INPUT DATA:
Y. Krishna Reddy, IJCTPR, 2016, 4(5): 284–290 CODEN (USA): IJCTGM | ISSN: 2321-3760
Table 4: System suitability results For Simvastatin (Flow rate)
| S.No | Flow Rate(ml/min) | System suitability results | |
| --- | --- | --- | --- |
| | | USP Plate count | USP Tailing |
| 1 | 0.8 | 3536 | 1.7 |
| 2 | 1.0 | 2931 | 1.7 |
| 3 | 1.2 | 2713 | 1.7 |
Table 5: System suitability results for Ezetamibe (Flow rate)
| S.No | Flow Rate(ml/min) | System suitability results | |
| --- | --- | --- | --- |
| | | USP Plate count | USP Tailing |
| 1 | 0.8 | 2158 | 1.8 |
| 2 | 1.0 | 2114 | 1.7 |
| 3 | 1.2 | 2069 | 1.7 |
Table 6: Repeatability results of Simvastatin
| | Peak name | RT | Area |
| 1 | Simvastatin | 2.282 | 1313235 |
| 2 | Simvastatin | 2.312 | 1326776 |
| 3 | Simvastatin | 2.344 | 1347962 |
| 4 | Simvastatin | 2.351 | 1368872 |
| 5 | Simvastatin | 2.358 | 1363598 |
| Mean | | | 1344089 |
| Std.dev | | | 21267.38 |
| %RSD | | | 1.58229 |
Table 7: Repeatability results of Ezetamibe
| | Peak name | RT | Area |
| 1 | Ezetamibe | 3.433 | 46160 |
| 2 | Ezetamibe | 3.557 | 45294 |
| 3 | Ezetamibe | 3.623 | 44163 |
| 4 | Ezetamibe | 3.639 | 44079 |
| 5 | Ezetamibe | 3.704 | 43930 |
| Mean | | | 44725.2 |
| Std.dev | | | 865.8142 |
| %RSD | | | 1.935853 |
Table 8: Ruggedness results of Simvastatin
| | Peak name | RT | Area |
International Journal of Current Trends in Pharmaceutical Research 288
---
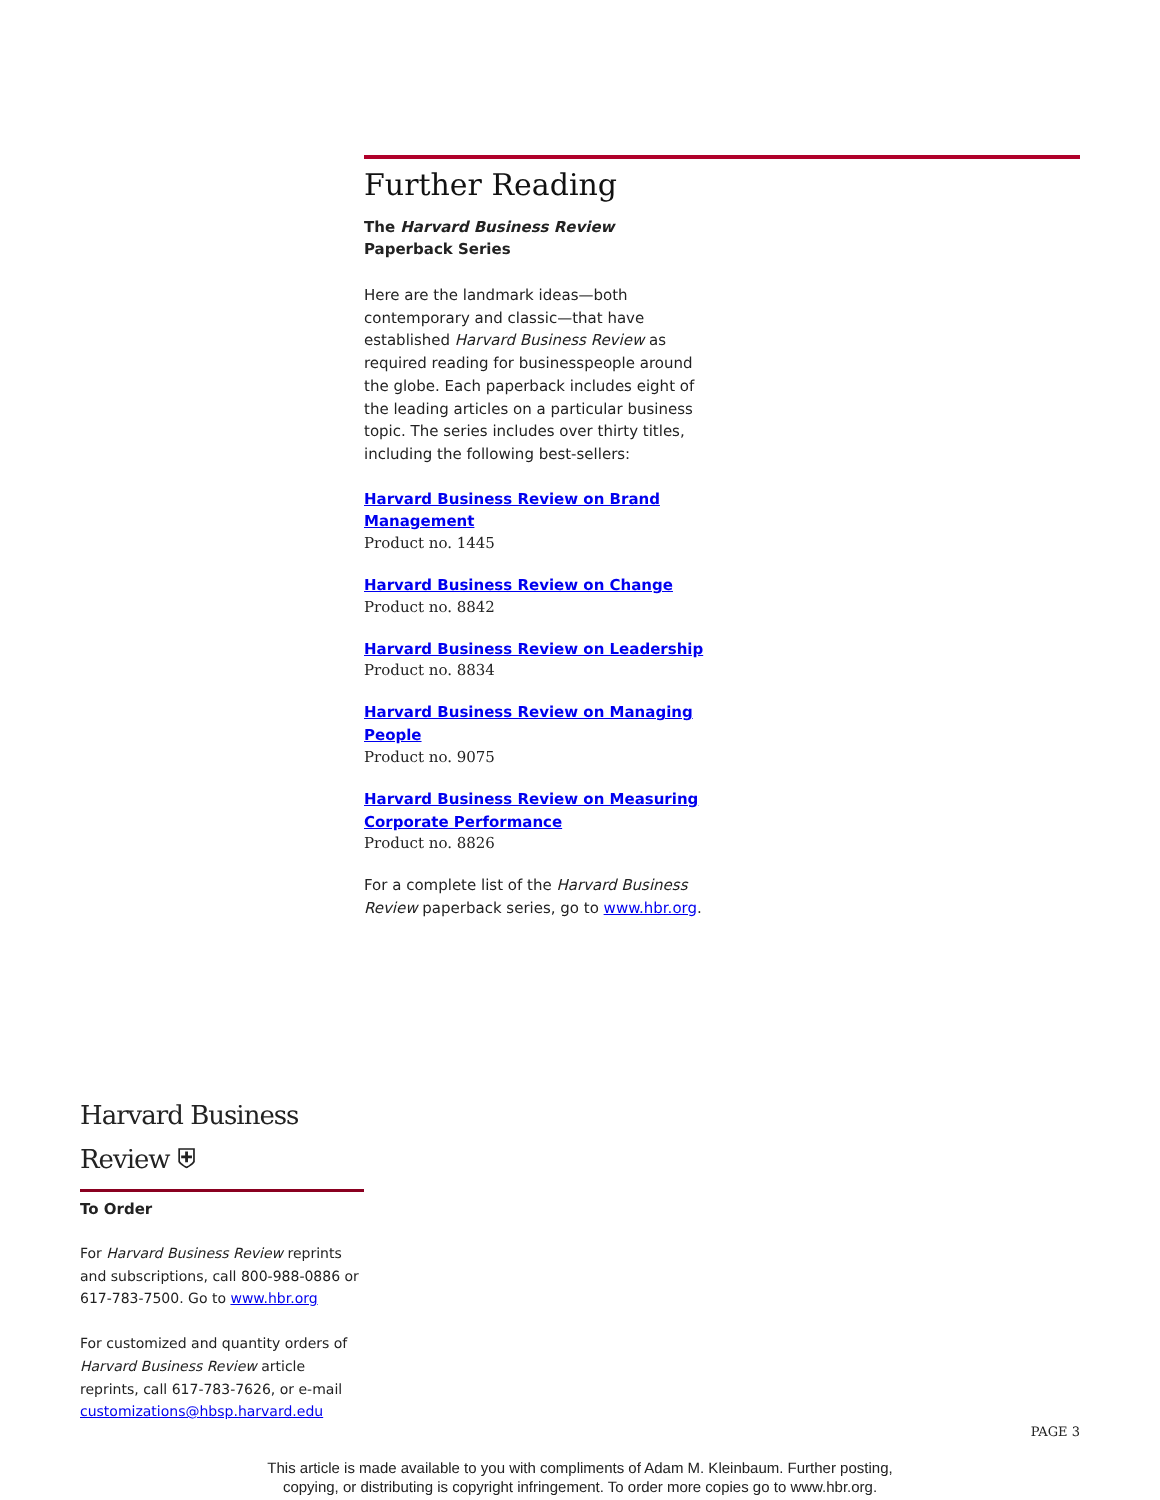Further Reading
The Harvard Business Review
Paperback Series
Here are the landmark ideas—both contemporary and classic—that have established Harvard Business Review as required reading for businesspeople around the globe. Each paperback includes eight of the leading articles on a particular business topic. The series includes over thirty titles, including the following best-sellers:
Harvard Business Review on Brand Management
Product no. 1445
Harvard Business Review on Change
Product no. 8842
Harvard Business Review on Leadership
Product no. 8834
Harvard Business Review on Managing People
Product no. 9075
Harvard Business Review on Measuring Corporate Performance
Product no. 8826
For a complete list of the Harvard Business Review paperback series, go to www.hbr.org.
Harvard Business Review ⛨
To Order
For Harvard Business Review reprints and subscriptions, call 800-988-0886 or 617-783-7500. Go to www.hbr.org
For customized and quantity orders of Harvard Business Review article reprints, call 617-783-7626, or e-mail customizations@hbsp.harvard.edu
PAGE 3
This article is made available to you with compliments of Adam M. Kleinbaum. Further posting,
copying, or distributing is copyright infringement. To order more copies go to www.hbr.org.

EXERCISE DETAILS: All lines above from the one with "3.557 | 45294 |" to the one with "International Journal of", inclusive, should be copied exactly, and no other lines.

ANSWER TO THIS EXERCISE:
| 2 | Ezetamibe | 3.557 | 45294 |
| 3 | Ezetamibe | 3.623 | 44163 |
| 4 | Ezetamibe | 3.639 | 44079 |
| 5 | Ezetamibe | 3.704 | 43930 |
| Mean | | | 44725.2 |
| Std.dev | | | 865.8142 |
| %RSD | | | 1.935853 |
Table 8: Ruggedness results of Simvastatin
| | Peak name | RT | Area |
International Journal of Current Trends in Pharmaceutical Research 288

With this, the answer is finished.